Gallery Hosts Brisbane Artist Elizabeth Willing
Published on 31 January 2024
This month, Wangaratta Art Gallery will be hosting artist Elizabeth Willing who will be spending three weeks in residence in the region to research and develop new work for her solo exhibition at the Gallery in 2025.
Elizabeth Willing’s works are performative and often participatory explorations of food as an art material. Primarily working in sculpture, installation, and performance, her work additionally takes the form of concept dinners and collaborative performances that use the dining table as stage for interactive experiences.
Food has long been a source of fascination as well as a tool of her trade. It’s both material and subject, connecting her work across forms as diverse as wallpaper prints, cookbook collages, edible sculptures, and live dining events. Just as food can provoke a strange mix of responses in us, from disgust to desire, Willing’s creations prompt us to confront the complexity of our relationship with what we consume and why it so often ends up on our minds as well as our plates. Willing is also interested in the sensory qualities of food and its ability to provoke participation. As Elizabeth states:
“I have always held strong views about the ethics of consumption – I was vegetarian for much of my teens and twenties. I also grew up in a household with some complex relationships to food that I was sensitive to. I think I came away with a strong sense that eating was deeply linked to psychology and mental health. It might be that my constant return to food is a way to make sense of all that – but I’ve also discovered a deep love of researching food and dining.”
For her exhibition at Wangaratta Art Gallery, Willing will be investigating the food of our region, and the wine, including the familial and historical connections to agriculture and viticulture. She will be visiting wineries and food producers in the King Valley and using her research to develop a suite of new works that respond directly to the context and uniqueness of our food and wine producing region.

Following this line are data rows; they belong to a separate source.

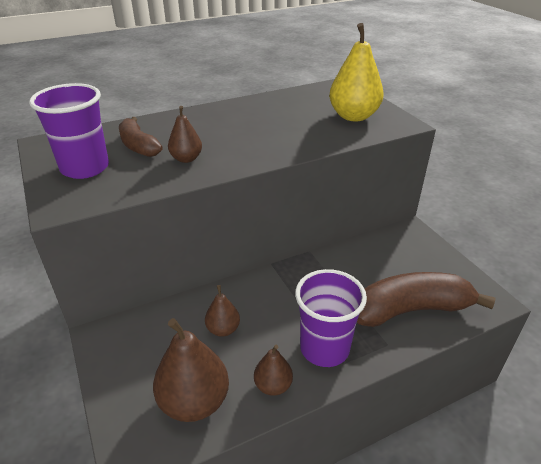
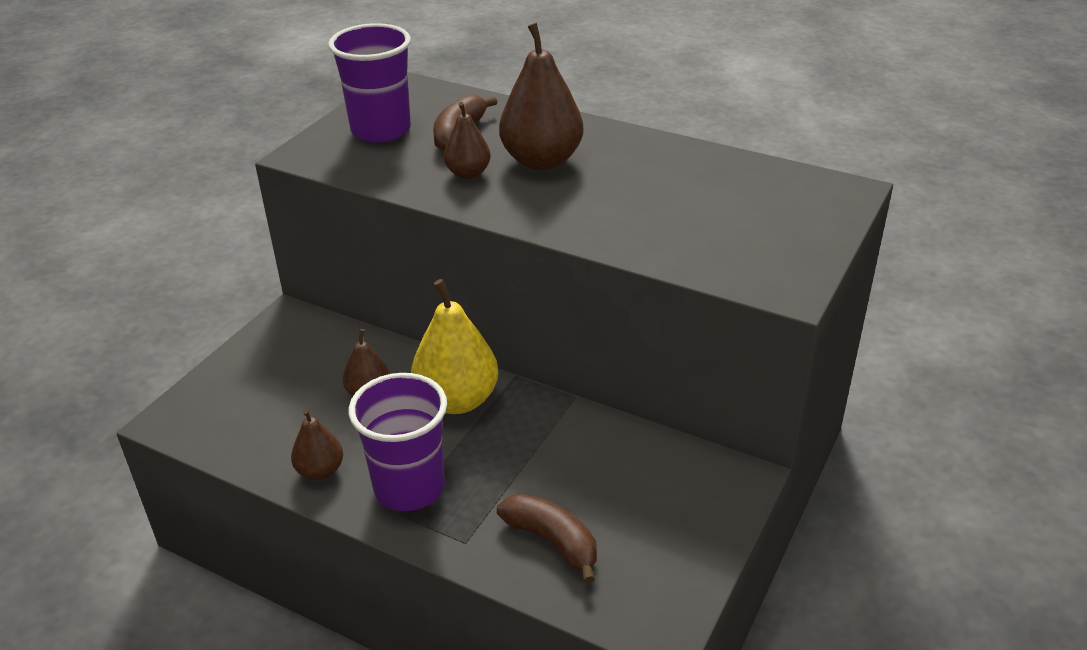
camera: 55 degrees right, 0 degrees up
(194, 401) = (257, 425): brown pear -> brown pear (542, 161)
(353, 116) = (746, 239): yellow pear -> yellow pear (457, 400)
(411, 310) = (552, 541): brown banana -> brown banana, size x0.58

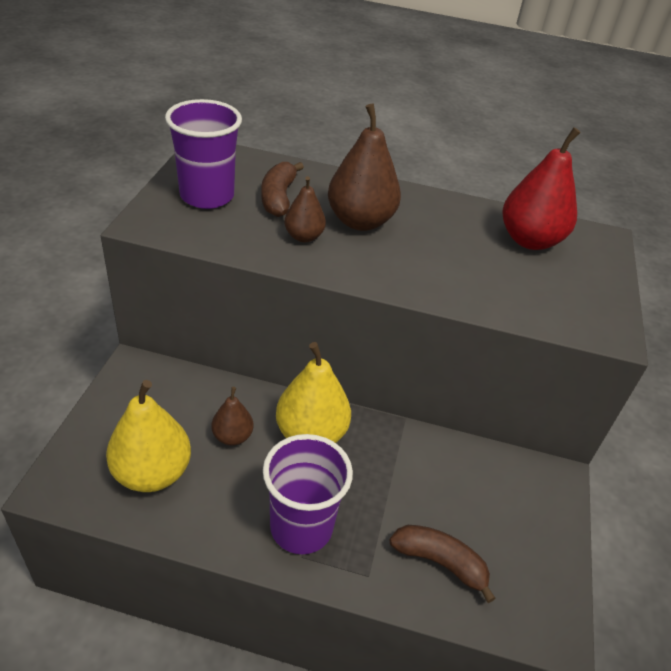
camera: 20 degrees left, 5 degrees up
(272, 418) = (152, 473): none -> yellow pear
(320, 471) = (216, 522): brown pear -> none
(743, 189) = (530, 240): none -> red pear

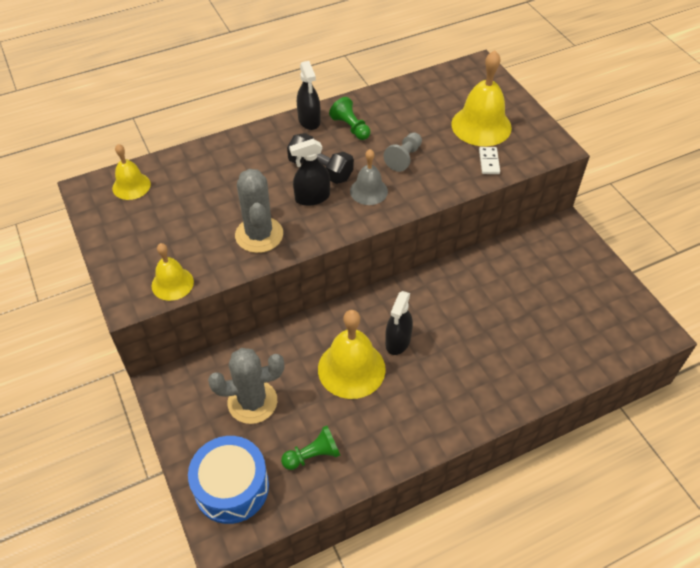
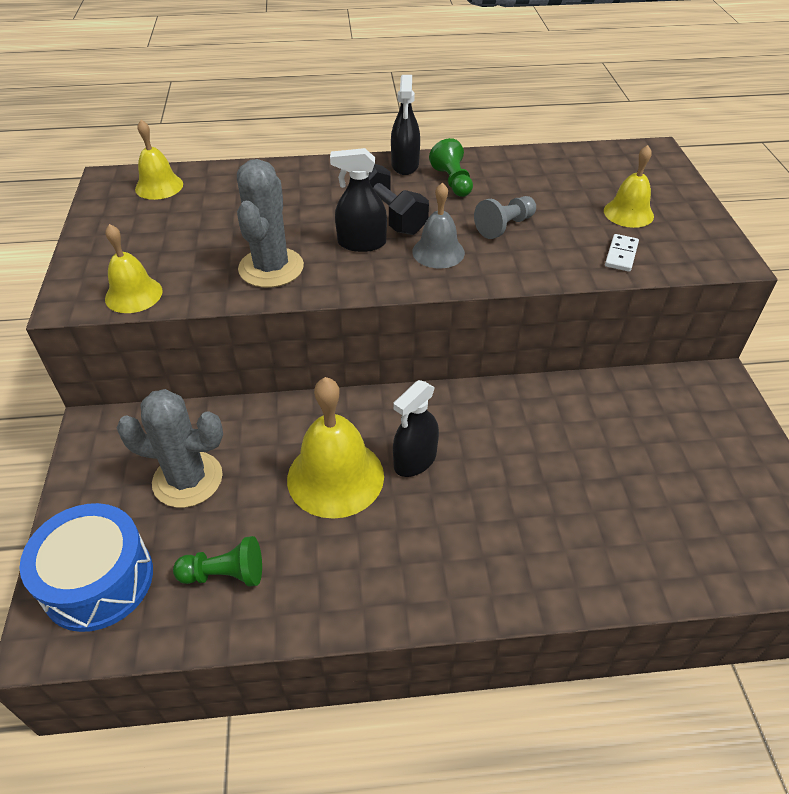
camera: 20 degrees right, 5 degrees down
(481, 125) = (628, 213): yellow bell -> yellow bell, size x0.59

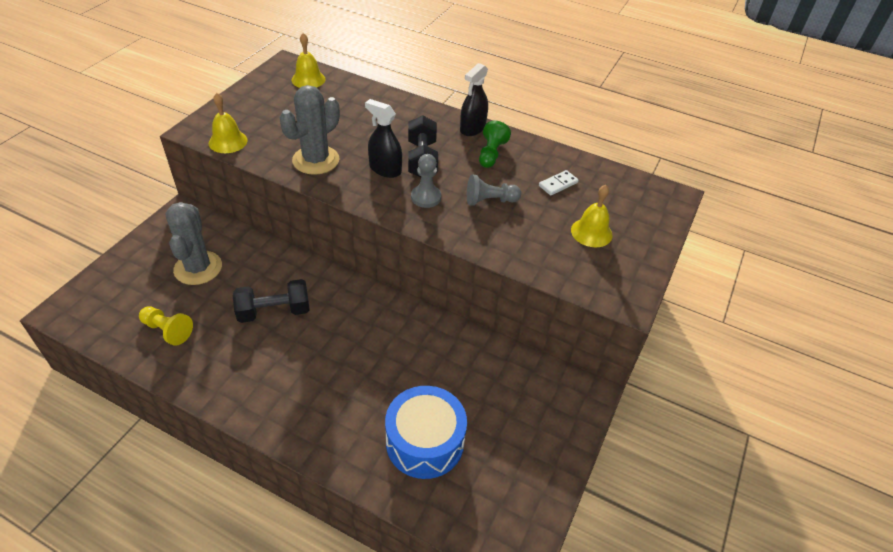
camera: 30 degrees right, 0 degrees up
(98, 580) = (109, 297): blue drum -> blue drum (425, 442)
(187, 479) = (198, 268): grey cactus -> grey cactus turned 45 degrees clockwise
(225, 574) = (167, 330): green pawn -> yellow pawn
(335, 477) = (274, 311): yellow bell -> black dumbbell
(415, 460) = (328, 328): black spray bottle -> none
(438, 252) = (426, 197): grey bell -> grey pawn
(621, 255) = (548, 258): white domino -> white domino (558, 184)

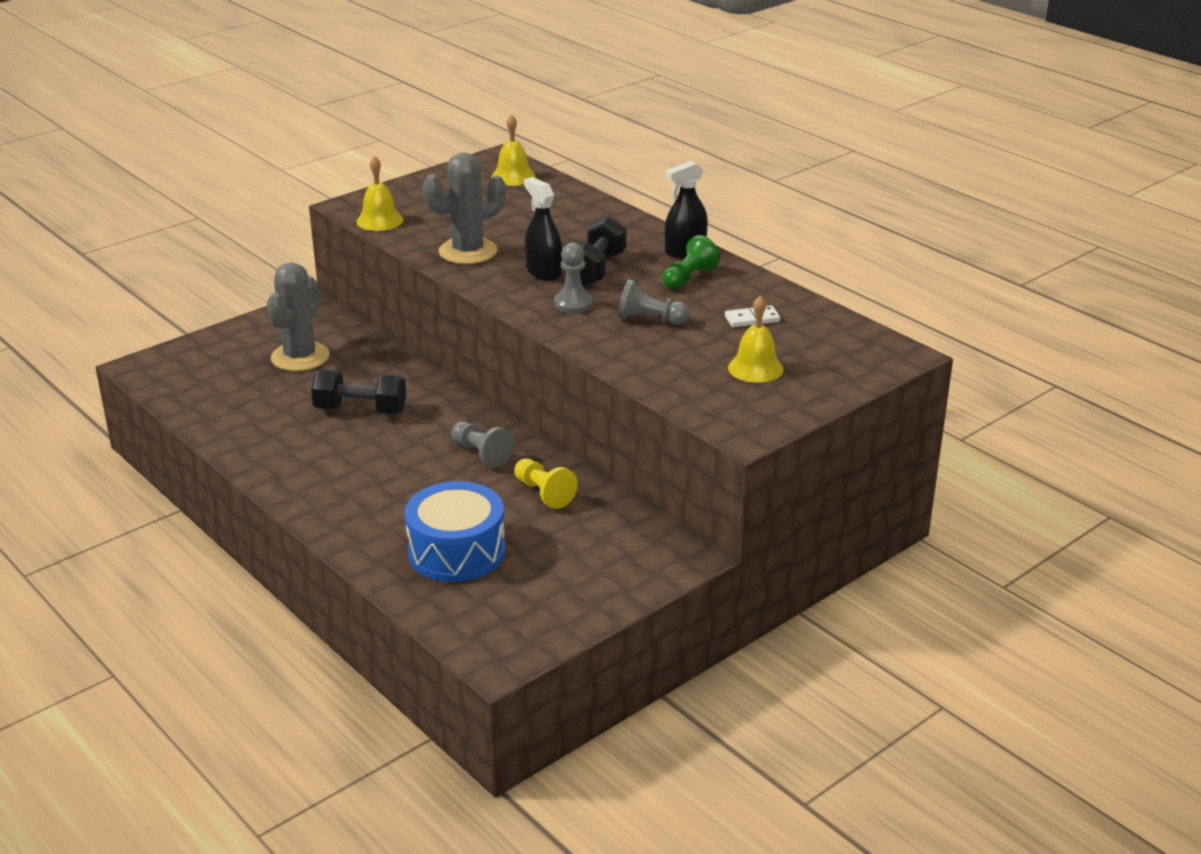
camera: 25 degrees right, 15 degrees down
(167, 330) = (237, 403): yellow pawn -> yellow pawn (543, 493)
(389, 332) = (481, 454): none -> grey pawn

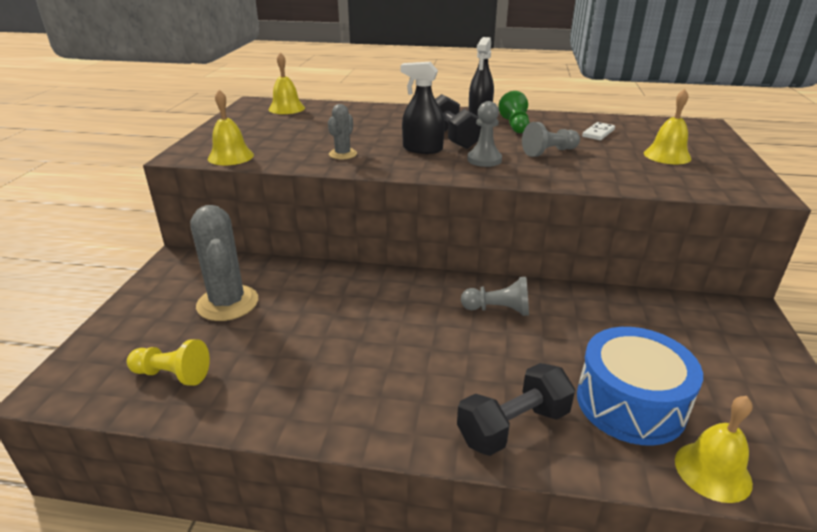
camera: 40 degrees left, 0 degrees up
(361, 410) = (350, 322): black dumbbell -> black dumbbell (513, 426)
(433, 605) = (712, 471): none -> yellow bell
(468, 252) = (343, 154): grey cactus -> grey cactus, size x0.53
(543, 493) = (590, 316): yellow pawn -> yellow pawn (172, 375)

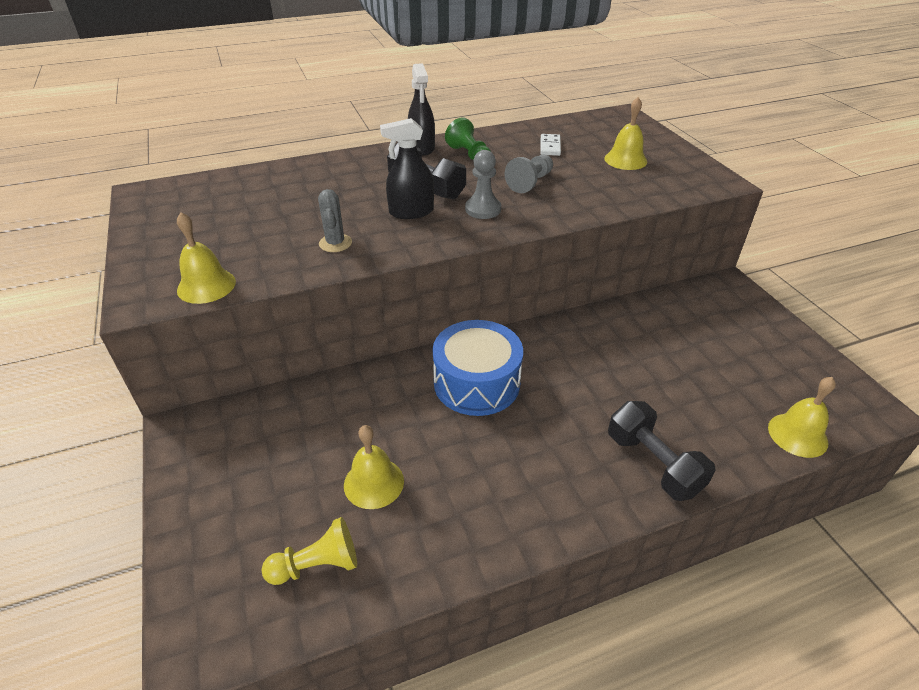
camera: 30 degrees left, 10 degrees up
(227, 303) = (296, 457): grey cactus -> none
(286, 108) = (196, 192): yellow bell -> yellow bell (374, 483)
(498, 310) = (557, 357): grey pawn -> none
(513, 426) = (653, 464): black dumbbell -> black dumbbell turned 60 degrees counterclockwise
(630, 403) = (713, 403): blue drum -> blue drum (476, 383)

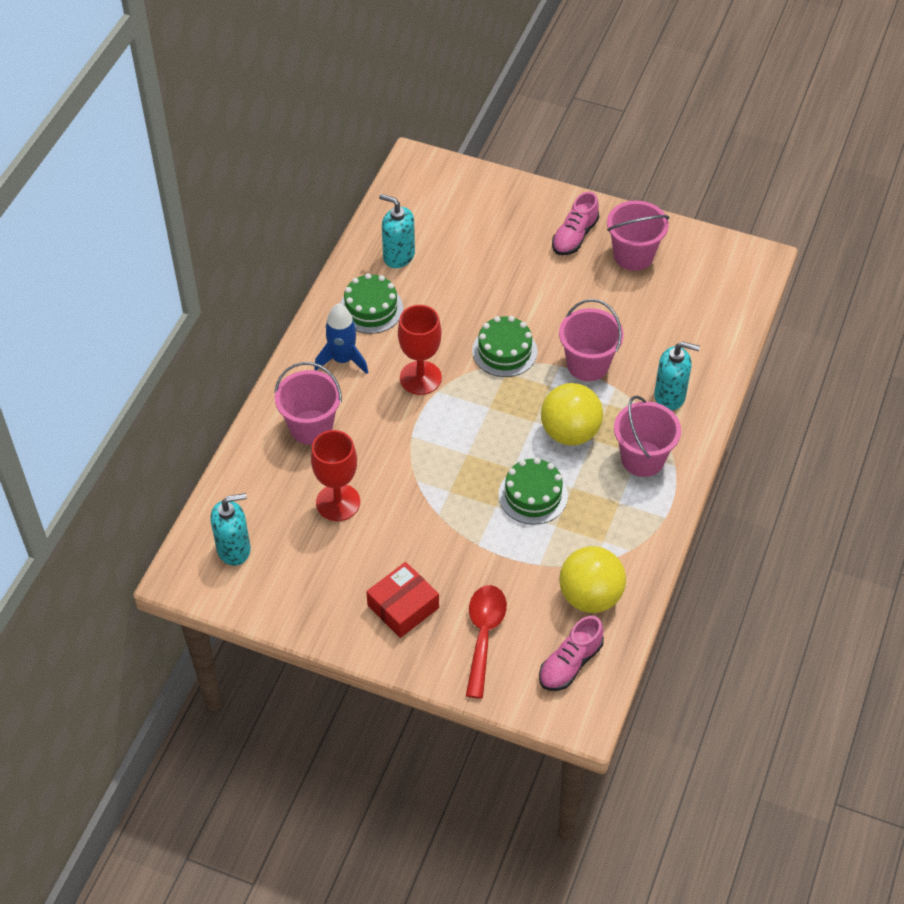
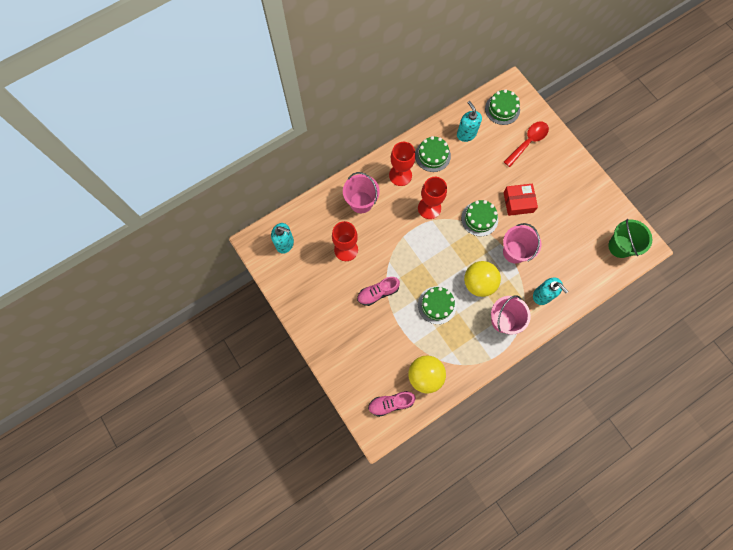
camera: 35 degrees right, 20 degrees up
(343, 359) = (400, 175): blue rocket -> red goblet
(403, 607) = (337, 323): red box -> red box (518, 202)
(425, 198) = (502, 109): none -> green cake
(483, 635) = (362, 362): red spoon -> red spoon (528, 142)
(574, 236) = (561, 175): pink shoe -> pink shoe (378, 293)
(633, 255) = (583, 205): pink bucket -> none
(723, 278) = (620, 246): none -> green bucket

While in the region, the artist will be staying at the Mécène Residency in Beechworth, thanks to the generosity of owners who are keen supporters of the arts.
Rachel Arndt, Wangaratta Art Gallery Director, said of the artist residency:
“We’re delighted to have an artist of Elizabeth’s calibre in residence. Elizabeth will be able to immerse herself in the particularities of Wangaratta and the region, its unique food and wine history and develop new work that captures this essence.
As an artist that works across food, sculpture, installation and textiles, there are so many synergies and I’m confident that her work will resonate with local audiences and visitors alike.” She said.
Elizabeth Willing’s exhibition will be presented at Wangaratta Art Gallery from 1 February - 30 March 2025.